From the Department of Neurosciences (M. Puthenparampil, M.G., G.Z., A.M., P.G.), University of Padua; Multiple Sclerosis Centre (M. Puthenparampil, M.G., G.Z., P.P., F.R., P.G.), and Day Hospital and Centre for Advanced Neurological Therapies Unit, University Hospital of Padua; Department of Health Sciences (M. Ponzano, F.B.), Section of Biostatistics, University of Genova; Padua Neuroscience Centre (A.M.), University of Padua; Paediatric Neurology and Neurophysiology Unit (M.N., S.S.), Department of Women's and Children's Health, University Hospital of Padua; Neuroimmunology Group (M.N., S.S.), Paediatric Research Institute "Città della Speranza", Padua; and Neuroradiology Unit (A.D.P.), University Hospital of Padua, Italy.
Neurol Neuroimmunol Neuroinflamm. 2024 Sep;11(5):e200303. doi: 10.1212/NXI.0000000000200303. Epub 2024 Aug 14.
Although pediatric-onset multiple sclerosis (POMS) is characterized by a more rapid accumulation of CNS inflammation than adult-onset MS (AOMS), the therapeutic algorithms applied in POMS are usually based on AOMS therapeutic outcomes. To define a high-efficacy treatment (HET)-based strategy to treat POMS, we designed an observational retrospective study aimed at evaluating the efficacy and safety of natalizumab (NTZ) in naïve POMS and AOMS.
Starting from 160 patients, we applied a 2:1 (adult:pediatric) matching on propensity scores and obtained 32 patients with NTZ-treated POMS and 64 with AOMS, estimated from a multivariable logistic regression model. All patients were clinically and radiologically followed up every 6 months for a mean period of 46.0 ± 26.9 months.

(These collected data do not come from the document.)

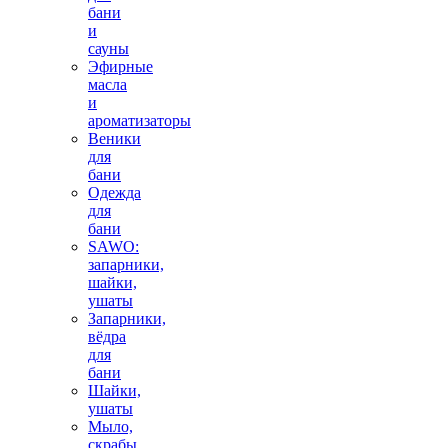
бани
и
сауны
Эфирные
масла
и
ароматизаторы
Веники
для
бани
Одежда
для
бани
SAWO:
запарники,
шайки,
ушаты
Запарники,
вёдра
для
бани
Шайки,
ушаты
Мыло,
скрабы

Following re-baseline at month 6, no difference (log-rank test: = 0.924) in new and enlarging T2 white matter lesions, postcontrast T1 lesions, and relapse rate were observed between POMS and AOMS throughout the study. Progression independent of relapse activity (PIRA) was never observed in POMS, while 9 of 64 patients with AOMS (12.5%) had PIRA events during the follow-up (40.0 ± 25.9 months; log-rank value 0.0156). JCV seroconversion rate during NTZ infusion did not differ between POMS and AOMS (log-rank test = 0.3231). Finally, no serious adverse event was observed in both POMS and AOMS.
The favorable outcomes observed on clinical, especially in PIRA, and radiologic parameters strongly support the use of NTZ as a first-choice HET in POMS.
儿科发病多发性硬化症(POMS)的中枢神经系统炎症累积速度较成人发病多发性硬化症(AOMS)更快,然而 POMS 的治疗方案通常基于 AOMS 的治疗效果。为了确定一种针对 POMS 的高效治疗(HET)策略,我们设计了一项观察性回顾性研究,旨在评估那他珠单抗(NTZ)在初治 POMS 和 AOMS 中的疗效和安全性。
我们根据倾向评分进行了 2:1(成人:儿科)匹配,从 160 名患者中获得了 32 名接受 NTZ 治疗的 POMS 患者和 64 名 AOMS 患者,这是根据多变量逻辑回归模型估计的。所有患者均进行临床和影像学随访,平均随访时间为 46.0±26.9 个月。
在第 6 个月重新进行基线评估后,整个研究期间,POMS 和 AOMS 之间在新发病灶和扩大 T2 白质病变、钆增强 T1 病变和复发率方面均未观察到差异(对数秩检验: = 0.924)。在 POMS 中从未观察到与复发无关的进展(PIRA),而在 64 名 AOMS 患者中有 9 名(12.5%)在随访期间发生 PIRA 事件(40.0±25.9 个月;对数秩检验 值 0.0156)。在 NTZ 输注期间 JCV 血清转化率在 POMS 和 AOMS 之间没有差异(对数秩检验 = 0.3231)。最后,在 POMS 和 AOMS 中均未观察到严重不良事件。
在临床,尤其是在 PIRA 方面观察到的良好结果,以及影像学参数,强烈支持将 NTZ 作为 POMS 的首选 HET。